Exercise data:

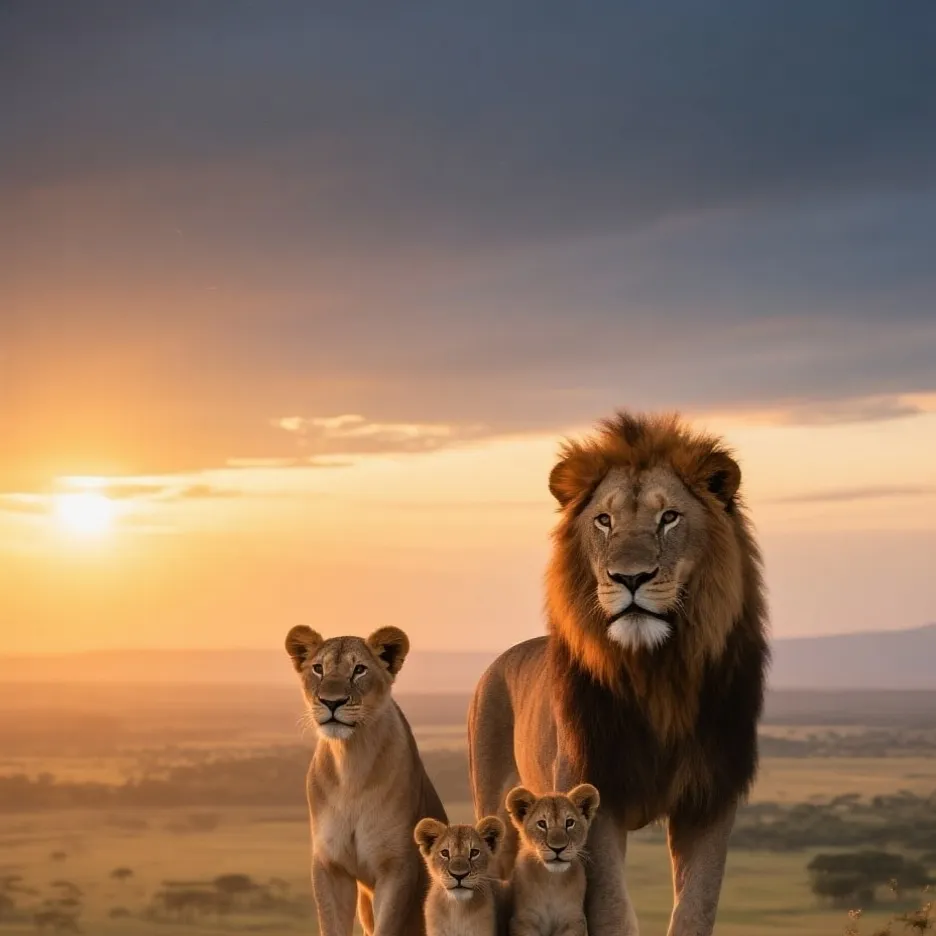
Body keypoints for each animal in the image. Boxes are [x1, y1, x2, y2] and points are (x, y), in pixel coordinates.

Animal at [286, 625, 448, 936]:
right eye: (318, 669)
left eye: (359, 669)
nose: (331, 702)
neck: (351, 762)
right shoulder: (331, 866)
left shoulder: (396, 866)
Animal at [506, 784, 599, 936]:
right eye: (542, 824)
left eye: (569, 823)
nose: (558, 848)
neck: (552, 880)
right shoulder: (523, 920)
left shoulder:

What to produce: The result should be the material above, unchanged and free of pictures; please print it.

Answer box:
Body keypoints for each animal in the image. Boxes are [x1, y1, x2, y2] and points are (x, y), in pixel coordinates.

Animal at [286, 625, 448, 936]:
right eye: (318, 669)
left eye: (359, 669)
nose: (331, 702)
neck: (351, 762)
right shoulder: (331, 866)
left shoulder: (396, 866)
Animal at [506, 784, 599, 936]:
right eye: (542, 824)
left eye: (569, 823)
nose: (558, 848)
neck: (552, 880)
right shoulder: (523, 920)
left shoulder:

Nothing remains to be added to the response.